══ Document passage

Finally, while I’d usually hate anything that came out of a marketing department on principle, I’ve been suckered into giving free marketing to the creators of this ad.  Your moment of zen…

Weekly War Bulletin, 10 July

This week, a driver was shot dead in rush hour traffic in Cricklewood.  There’s no word on whether this was gangland drama, personal feud, or just the normal behaviour of city drivers, amplified by the presence of one additional lethal weapon.  Police closed the Hendon Way for a “fingertip search”.

Police in Barking are just “investigating” the violent killing of a baby.

It just goes to show what a terrible effect this war on the Motorist is having when the fire brigade are beaten by the bike.  The bicycling heroes of the Clapham Common fire are a sign of Wandsworth’s “traffic misery” — “misery” that is to continue, as a development project that would have included fixing up the “bottleneck” one-way system was vetoed by the communities minister merely because it would “harm the character of the area”.  Philip Hammond should surely have a word in his ear about this blatant act of war on the Motorist.

Except!  What’s this?  Phillip Hammond, he who claims to want to put an end to the war on the Motorist, is trying to give more power to the Vehicle & Operator Services Agency to stop and punish Motorists and Motorist companies.

Highways Agency engineers working on widening the M25 (“to reduce congestion”) are having to waste time — time that they could be spending building roads — putting in fences and hedges to protect a St Albans naturist club from the noise.  “We’re not closing,” shouted the militants from their trampolines.  “We’ll never close, we’re here to stay forever, whatever life throws at us”.

A cabbie is reported to have had a “lucky escape” after being doored by Beyonce Knowles in her Mercedes outside Harrods.  A lucky escape from what?

Rest your eyes on the new Picadilly line trains (due 2012).

Last week we reported that finances for Crossrail were safe.  But a week is a long time in politics…

The CPRE have investigated the cycling “revolution” in London and discovered, er, there isn’t one.

Lollipop ladies are to get spy cams in their lollipops to catch Motorists who think it’s fine to drive over children.  The comments on the Daily Mail article are certainly up to the high standard that we have come to expect.  “However, this would make mean making the little darlings wait sometimes, and of course we can’t be destroying the idea that our cute little precious kiddies have to have everything Right Now Instantly, can we?”  Oh you took the words right out of my mouth, Batman (if that is your real name).

And the Daily Mail is similarly conflicted over who to side with in the story of the primary school kids cycling to school unsupervised.  They’re nice upper middle class kids in Dulwich!  But they’re cycling, and on the pavements!  But it’s two fingers to the interfering politically correct health and safety nanny state!  But, but…

Spies!  Stealth taxes!  Those NuLiebour Big Brother councils are fighting dirty with conspicuous CCTV smart cars.

Meanwhile, in the regions…

Two children have been crushed to death by powered gates in gated communities designed for people who are paranoid about car theft.

════

■ **What is being asked**: In the weekly war bulletin, what are Highways Agency engineers widening the M25 having to put in to protect a St Albans naturist club from the noise?

══ Data provided

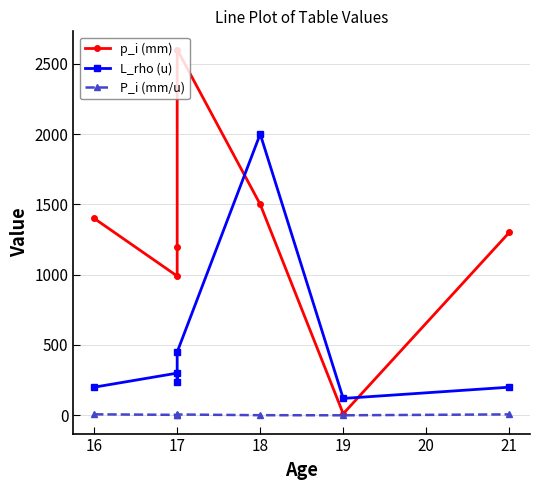

Is the value of P_i (mm/u) at 16 greater than the value of p_i (mm) at 21?

No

════

■ **Result for this exercise**: Fences and hedges.